TASK DESCRIPTION. Can you return the passage on propofol's neurological effects, word for word, between "Awakening from sedation" and "the Ramsay scale.", inclusive?
━━ EXERCISE TEXT
Neurological. The neurological effects of propofol occur because it easily crosses the blood-brain barrier. Propofol can inhibit activity at both spinal and supraspinal synapses by interacting with receptors for the neurotransmitter g-amino butyric acid, a situation that potentiates the effects of the neurotransmitter.10,13 The potentiation results in decreased anxiety, sedation, and muscle relaxation. Propofol can decrease elevated intracranial pressure without causing marked decreases in cerebral perfusion pressure.13 In addition, the drug decreases cerebral blood flow 26% to 51%, increases cerebral vascular resistance 51% to 55%, and decreases cerebral metabolic oxygen requirements 18% to 36%.20 The exact mechanism of these actions is unknown. Decreased cerebral blood flow may be related to the inhibitory effects of propofol on calcium in vascular smooth muscles.

Awakening from sedation induced by propofol usually occurs 10 to 20 minutes after infusion of the drug is stopped. Rapid awakening or abrupt withdrawal of propofol can cause increased anxiety, agitation, and resistance to mechanical ventilation.10 These effects can be prevented by decreasing the dose of propofol in small increments (5 µg/kg per minute) during a period of 5 to 10 minutes. Reorienting the patient during awakening can also help decrease anxiety and agitation. For awakening for weaning and withdrawal of mechanical ventilation, propofol should be titrated to maintain a level 2 sedation on the Ramsay scale.
━━━━
━━ DATA SUPPLIED
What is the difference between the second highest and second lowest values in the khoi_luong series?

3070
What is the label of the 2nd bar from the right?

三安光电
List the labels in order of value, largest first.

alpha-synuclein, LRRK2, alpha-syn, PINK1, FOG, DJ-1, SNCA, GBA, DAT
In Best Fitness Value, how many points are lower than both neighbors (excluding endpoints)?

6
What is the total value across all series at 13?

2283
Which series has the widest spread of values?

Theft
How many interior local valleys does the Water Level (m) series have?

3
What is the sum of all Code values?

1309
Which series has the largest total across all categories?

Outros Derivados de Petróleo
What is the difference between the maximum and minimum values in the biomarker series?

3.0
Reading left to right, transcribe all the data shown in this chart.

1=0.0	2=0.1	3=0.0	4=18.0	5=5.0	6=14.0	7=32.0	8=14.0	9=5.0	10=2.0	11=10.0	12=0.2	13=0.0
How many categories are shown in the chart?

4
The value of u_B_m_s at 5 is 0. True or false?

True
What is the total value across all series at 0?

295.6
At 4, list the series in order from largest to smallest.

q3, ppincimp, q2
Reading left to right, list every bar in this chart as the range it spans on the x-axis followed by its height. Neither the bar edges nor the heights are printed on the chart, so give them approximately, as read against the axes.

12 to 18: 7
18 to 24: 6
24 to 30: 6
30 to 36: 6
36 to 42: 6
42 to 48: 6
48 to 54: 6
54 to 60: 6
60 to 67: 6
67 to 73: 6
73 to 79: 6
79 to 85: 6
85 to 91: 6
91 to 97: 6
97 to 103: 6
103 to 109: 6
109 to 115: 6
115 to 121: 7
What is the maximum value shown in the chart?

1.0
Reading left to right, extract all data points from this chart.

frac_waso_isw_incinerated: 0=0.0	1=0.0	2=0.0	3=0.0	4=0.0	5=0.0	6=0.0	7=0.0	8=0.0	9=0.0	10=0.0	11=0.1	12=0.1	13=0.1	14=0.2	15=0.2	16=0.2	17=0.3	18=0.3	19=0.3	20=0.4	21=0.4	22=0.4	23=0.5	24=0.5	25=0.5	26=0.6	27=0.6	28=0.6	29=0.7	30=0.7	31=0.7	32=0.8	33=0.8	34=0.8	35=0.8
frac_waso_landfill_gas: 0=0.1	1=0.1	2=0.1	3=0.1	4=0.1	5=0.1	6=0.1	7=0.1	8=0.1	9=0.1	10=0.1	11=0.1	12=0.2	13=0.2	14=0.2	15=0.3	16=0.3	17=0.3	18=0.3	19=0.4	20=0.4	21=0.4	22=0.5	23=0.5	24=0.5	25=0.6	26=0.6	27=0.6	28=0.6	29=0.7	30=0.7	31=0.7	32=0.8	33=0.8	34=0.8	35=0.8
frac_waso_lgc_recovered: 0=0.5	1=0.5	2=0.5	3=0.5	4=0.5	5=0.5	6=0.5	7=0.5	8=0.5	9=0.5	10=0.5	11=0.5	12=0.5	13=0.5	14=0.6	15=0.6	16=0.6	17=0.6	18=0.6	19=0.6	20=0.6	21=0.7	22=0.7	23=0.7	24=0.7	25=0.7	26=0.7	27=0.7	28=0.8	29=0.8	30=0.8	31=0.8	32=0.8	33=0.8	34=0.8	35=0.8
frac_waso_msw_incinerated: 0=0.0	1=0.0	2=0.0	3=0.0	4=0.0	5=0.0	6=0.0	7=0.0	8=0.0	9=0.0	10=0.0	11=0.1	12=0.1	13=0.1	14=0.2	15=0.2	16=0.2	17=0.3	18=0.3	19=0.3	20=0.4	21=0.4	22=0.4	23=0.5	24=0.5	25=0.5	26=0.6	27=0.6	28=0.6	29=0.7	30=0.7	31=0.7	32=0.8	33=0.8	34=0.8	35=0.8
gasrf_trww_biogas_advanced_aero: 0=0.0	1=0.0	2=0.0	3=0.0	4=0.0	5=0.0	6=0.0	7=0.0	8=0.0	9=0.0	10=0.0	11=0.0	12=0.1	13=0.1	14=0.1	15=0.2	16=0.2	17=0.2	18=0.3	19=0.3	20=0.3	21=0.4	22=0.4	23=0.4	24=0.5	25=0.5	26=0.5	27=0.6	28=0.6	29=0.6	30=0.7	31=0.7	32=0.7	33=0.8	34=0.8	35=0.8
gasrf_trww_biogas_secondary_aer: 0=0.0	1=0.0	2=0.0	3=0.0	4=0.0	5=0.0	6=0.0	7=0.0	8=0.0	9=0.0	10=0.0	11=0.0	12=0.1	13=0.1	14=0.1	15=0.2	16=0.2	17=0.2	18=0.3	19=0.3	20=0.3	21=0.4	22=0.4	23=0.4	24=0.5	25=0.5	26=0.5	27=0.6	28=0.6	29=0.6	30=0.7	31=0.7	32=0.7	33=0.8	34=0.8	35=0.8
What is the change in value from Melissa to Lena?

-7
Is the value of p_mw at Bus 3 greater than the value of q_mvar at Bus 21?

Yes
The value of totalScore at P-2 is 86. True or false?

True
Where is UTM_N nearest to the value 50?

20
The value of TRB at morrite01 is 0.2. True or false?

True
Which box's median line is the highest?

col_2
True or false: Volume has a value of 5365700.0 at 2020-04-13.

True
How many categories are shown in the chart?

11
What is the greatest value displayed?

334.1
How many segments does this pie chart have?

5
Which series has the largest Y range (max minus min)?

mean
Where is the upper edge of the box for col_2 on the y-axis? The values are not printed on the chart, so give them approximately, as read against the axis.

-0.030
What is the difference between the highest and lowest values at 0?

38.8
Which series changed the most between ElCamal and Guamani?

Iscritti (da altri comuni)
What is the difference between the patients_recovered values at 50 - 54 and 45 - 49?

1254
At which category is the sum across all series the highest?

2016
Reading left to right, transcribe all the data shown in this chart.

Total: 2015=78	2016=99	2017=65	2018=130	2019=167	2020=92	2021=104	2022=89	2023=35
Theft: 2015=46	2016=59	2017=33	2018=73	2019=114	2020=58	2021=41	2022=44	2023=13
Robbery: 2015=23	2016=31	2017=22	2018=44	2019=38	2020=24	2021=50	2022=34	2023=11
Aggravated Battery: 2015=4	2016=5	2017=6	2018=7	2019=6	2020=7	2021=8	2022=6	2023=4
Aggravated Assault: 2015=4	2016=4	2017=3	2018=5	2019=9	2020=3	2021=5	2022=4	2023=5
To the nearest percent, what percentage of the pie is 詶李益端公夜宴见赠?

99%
━━━━
ANSWER SECTION.
Awakening from sedation induced by propofol usually occurs 10 to 20 minutes after infusion of the drug is stopped. Rapid awakening or abrupt withdrawal of propofol can cause increased anxiety, agitation, and resistance to mechanical ventilation.10 These effects can be prevented by decreasing the dose of propofol in small increments (5 µg/kg per minute) during a period of 5 to 10 minutes. Reorienting the patient during awakening can also help decrease anxiety and agitation. For awakening for weaning and withdrawal of mechanical ventilation, propofol should be titrated to maintain a level 2 sedation on the Ramsay scale.